Progesterone Receptor Antibody - #AF6106

The steroid hormones and their receptors are involved in the regulation of eukaryotic gene expression and affect cellular proliferation and differentiation in target tissues. Depending on the isoform, progesterone receptor functions as transcriptional activator or repressor.

Ligand-dependent transdominant repressor of steroid hormone receptor transcriptional activity including repression of its isoform B, MR and ER. Transrepressional activity may involve recruitment of corepressor NCOR2.

Transcriptional activator of several progesteron-dependent promoters in a variety of cell types. Involved in activation of SRC-dependent MAPK signaling on hormone stimulation.

Increases mitochondrial membrane potential and cellular respiration upon stimulation by progesterone.

Phosphorylated on multiple serine sites. Several of these sites are hormone-dependent. Phosphorylation on Ser-294 occurs preferentially on isoform B, is highly hormone-dependent and modulates ubiquitination and sumoylation on Lys-388. Phosphorylation on Ser-102 and Ser-345 also requires induction by hormone. Basal phosphorylation on Ser-81, Ser-162, Ser-190 and Ser-400 is increased in response to progesterone and can be phosphorylated in vitro by the CDK2-A1 complex. Increased levels of phosphorylation on Ser-400 also in the presence of EGF, heregulin, IGF, PMA and FBS. Phosphorylation at this site by CDK2 is ligand-independent, and increases nuclear translocation and transcriptional activity. Phosphorylation at Ser-162 and Ser-294, but not at Ser-190, is impaired during the G(2)/M phase of the cell cycle. Phosphorylation on Ser-345 by ERK1/2 MAPK is required for interaction with SP1.

Sumoylation is hormone-dependent and represses transcriptional activity. Sumoylation on all three sites is enhanced by PIAS3. Desumoylated by SENP1. Sumoylation on Lys-388, the main site of sumoylation, is repressed by ubiquitination on the same site, and modulated by phosphorylation at Ser-294.

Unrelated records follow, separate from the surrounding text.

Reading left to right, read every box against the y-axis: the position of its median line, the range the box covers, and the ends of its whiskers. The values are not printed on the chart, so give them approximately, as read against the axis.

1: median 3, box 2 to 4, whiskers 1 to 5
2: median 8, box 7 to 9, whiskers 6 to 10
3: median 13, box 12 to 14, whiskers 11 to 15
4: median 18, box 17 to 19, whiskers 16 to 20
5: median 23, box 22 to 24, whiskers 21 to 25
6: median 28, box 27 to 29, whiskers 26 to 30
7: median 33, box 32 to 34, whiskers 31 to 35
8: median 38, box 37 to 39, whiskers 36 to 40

Ubiquitination is hormone-dependent and represses sumoylation on the same site. Promoted by MAPK-mediated phosphorylation on Ser-294.

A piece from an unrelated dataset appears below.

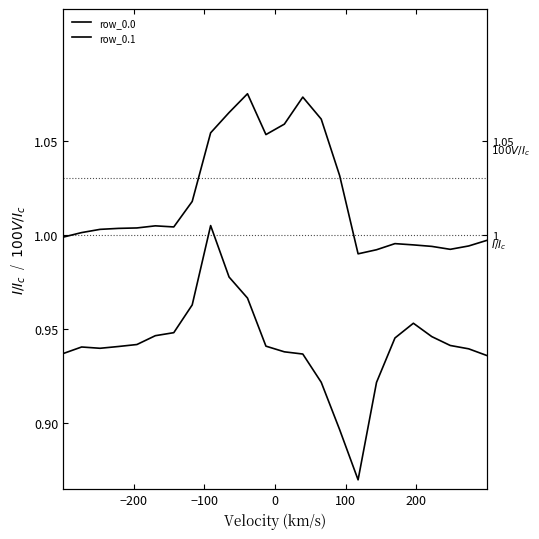

Is the value of row_0.1 at 21 greater than the value of row_0.0 at 15?

No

Palmitoylated by ZDHHC7 and ZDHHC21. Palmitoylation is required for plasma membrane targeting and for rapid intracellular signaling via ERK and AKT kinases and cAMP generation.

Nucleus. Cytoplasm.
Note: Nucleoplasmic shuttling is both hormone- and cell cycle-dependent. On hormone stimulation, retained in the cytoplasm in the G(1) and G(2)/M phases.

Nucleus. Cytoplasm.
Note: Mainly nuclear.

Mitochondrion outer membrane.

In reproductive tissues the expression of isoform A and isoform B varies as a consequence of developmental and hormonal status. Isoform A and isoform B are expressed in comparable levels in uterine glandular epithelium during the proliferative phase of the menstrual cycle. Expression of isoform B but not of isoform A persists in the glands during mid-secretory phase. In the stroma, isoform A is the predominant form throughout the cycle. Heterogeneous isoform expression between the glands of the endometrium basalis and functionalis is implying region-specific responses to hormonal stimuli.

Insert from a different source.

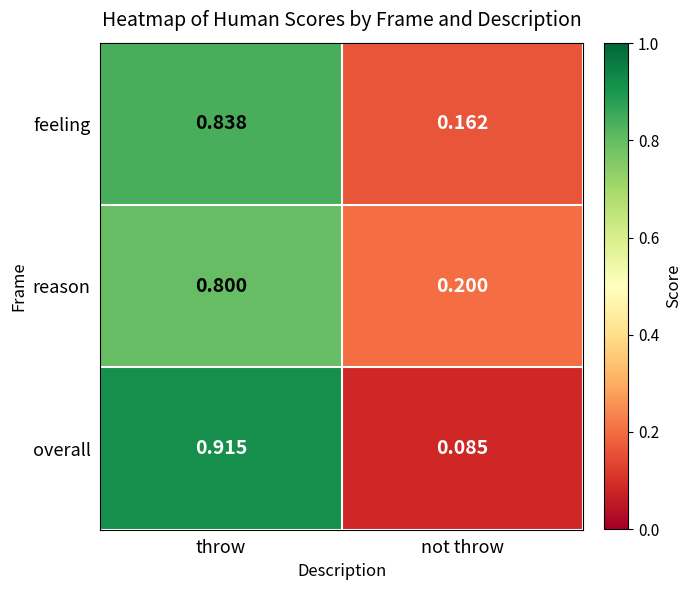

At not throw, list the series in order from largest to smallest.

reason, feeling, overall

Interacts with SMARD1 and UNC45A. Interacts with CUEDC2; the interaction promotes ubiquitination, decreases sumoylation, and represses transcriptional activity. Interacts with PIAS3; the interaction promotes sumoylation of PR in a hormone-dependent manner, inhibits DNA-binding, and alters nuclear export. Interacts with SP1; the interaction requires ligand-induced phosphorylation on Ser-345 by ERK1/2 MAPK. Interacts with PRMT2. Isoform A interacts with NCOR2. Isoform B (but not isoform A) interacts with NCOA2 and NCOA1. Isoform B (but not isoform A) interacts with KLF9. Interacts with GTF2B.

Composed of three domains: a modulating N-terminal domain, a DNA-binding domain and a C-terminal ligand-binding domain.

Belongs to the nuclear hormone receptor family. NR3 subfamily.